Noch zwei, drei Worte zur Verwendung des Ertrags: Natürlich kann die AHV immer mehr Geld brauchen, das wird nur schon bei einer Betrachtung der demografischen Entwicklung klar. Aber die Erbschaftssteuer, um die es hier geht, wäre ja nur ein Tropfen auf den heissen Stein. Sie würde nicht massgeblich dazu beitragen, die Finanzierungsprobleme der AHV zu lösen. Diese Probleme müssten wir vielmehr im Zusammenhang mit der AHV-Revision angehen. Jetzt sollten wir jedenfalls nicht eine zusätzliche Steuer für die AHV einführen, ohne eine Gesamtschau zu haben, das würde zu administrativem Mehraufwand führen. Zudem sind ja vor allem die Kantone sehr stark betroffen von der Entwicklung, und da wäre es nicht klug, eine kantonale Kompetenz auf die nationale Ebene zu verschieben, auch dann nicht, wenn ein Drittel des Ertrags den Kantonen zufallen würde.

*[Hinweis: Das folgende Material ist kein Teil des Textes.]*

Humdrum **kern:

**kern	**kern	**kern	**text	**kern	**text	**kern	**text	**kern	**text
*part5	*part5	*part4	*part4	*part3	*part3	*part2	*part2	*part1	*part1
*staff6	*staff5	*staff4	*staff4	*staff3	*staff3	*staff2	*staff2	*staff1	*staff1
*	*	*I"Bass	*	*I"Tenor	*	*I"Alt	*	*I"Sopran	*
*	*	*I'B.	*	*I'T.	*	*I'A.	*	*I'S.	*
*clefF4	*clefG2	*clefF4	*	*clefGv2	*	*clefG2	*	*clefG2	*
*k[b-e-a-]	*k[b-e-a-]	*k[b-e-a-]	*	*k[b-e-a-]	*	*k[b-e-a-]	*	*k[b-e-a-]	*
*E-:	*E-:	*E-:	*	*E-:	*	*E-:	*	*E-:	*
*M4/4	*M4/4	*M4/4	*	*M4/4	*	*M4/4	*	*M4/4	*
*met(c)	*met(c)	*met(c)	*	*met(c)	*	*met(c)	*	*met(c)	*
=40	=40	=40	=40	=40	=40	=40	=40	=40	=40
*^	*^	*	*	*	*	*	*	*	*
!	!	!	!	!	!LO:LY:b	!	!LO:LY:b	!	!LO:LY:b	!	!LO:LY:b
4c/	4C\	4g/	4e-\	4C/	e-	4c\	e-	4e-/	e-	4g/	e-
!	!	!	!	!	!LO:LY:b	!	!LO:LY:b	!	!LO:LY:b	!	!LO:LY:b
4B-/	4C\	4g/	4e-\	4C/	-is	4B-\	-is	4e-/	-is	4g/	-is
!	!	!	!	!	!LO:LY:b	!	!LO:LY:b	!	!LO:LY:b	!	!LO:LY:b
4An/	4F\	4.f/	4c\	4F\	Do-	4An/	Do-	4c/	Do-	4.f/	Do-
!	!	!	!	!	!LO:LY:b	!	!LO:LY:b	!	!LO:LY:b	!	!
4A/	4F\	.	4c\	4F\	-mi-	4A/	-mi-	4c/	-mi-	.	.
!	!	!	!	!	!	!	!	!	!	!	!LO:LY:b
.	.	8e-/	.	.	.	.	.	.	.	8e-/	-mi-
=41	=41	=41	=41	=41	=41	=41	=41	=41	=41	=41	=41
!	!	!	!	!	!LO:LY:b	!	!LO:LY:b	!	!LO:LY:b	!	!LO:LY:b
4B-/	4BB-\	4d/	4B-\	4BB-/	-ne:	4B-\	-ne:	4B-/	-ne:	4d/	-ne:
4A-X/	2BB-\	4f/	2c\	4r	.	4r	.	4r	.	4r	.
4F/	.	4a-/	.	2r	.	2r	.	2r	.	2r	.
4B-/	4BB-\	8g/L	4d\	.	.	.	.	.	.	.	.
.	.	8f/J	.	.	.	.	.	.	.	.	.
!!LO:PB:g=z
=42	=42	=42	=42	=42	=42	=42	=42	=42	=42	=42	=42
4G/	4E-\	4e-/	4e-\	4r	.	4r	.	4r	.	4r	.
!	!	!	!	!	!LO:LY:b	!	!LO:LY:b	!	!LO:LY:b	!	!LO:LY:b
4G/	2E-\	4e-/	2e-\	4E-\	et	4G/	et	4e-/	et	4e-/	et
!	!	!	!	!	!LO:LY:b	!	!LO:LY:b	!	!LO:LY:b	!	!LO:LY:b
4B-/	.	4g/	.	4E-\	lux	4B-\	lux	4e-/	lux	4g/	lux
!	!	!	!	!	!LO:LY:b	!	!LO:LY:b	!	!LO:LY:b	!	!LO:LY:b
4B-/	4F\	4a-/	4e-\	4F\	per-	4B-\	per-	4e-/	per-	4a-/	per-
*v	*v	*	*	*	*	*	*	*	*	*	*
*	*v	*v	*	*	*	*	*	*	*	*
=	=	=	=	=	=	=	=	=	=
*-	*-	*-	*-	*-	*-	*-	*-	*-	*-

Die Ausgestaltung als Nachlasssteuer statt als Erbschaftssteuer ist für uns ein weiterer wichtiger Punkt, warum wir die Initiative ablehnen. Es wurde gesagt, die Erbschaftssteuer würde die Chancengleichheit und die Generationengerechtigkeit fördern. Das wäre früher sicher so gewesen. Deshalb wurde die Erbschaftssteuer in der Vergangenheit wohl auch aus liberaler Sicht nicht als schlechte Steuer betrachtet. Heute ist die Situation aber anders. Ein sehr grosser Teil des Nachlasses älterer Personen wird nämlich älteren Personen zugutekommen. So hat es dann nicht mehr viel mit Generationengerechtigkeit zu tun, wenn zwei Drittel der Einnahmen bei der AHV landen. Da bringt uns die Erbschaftssteuer nicht wirklich weiter. Wenn man den Faktor Arbeit und auch die Mehrwertsteuer wirklich entlasten wollte, könnte man das sicher anders als mit einer Erbschaftssteuer tun. Ich sage es gerne noch einmal: Energie- statt Mehrwertsteuer wäre hier sicher das bessere Konzept und brächte eine grosse Entlastung.

Aus all diesen Gründen empfehlen die Grünliberalen, diese Volksinitiative abzulehnen.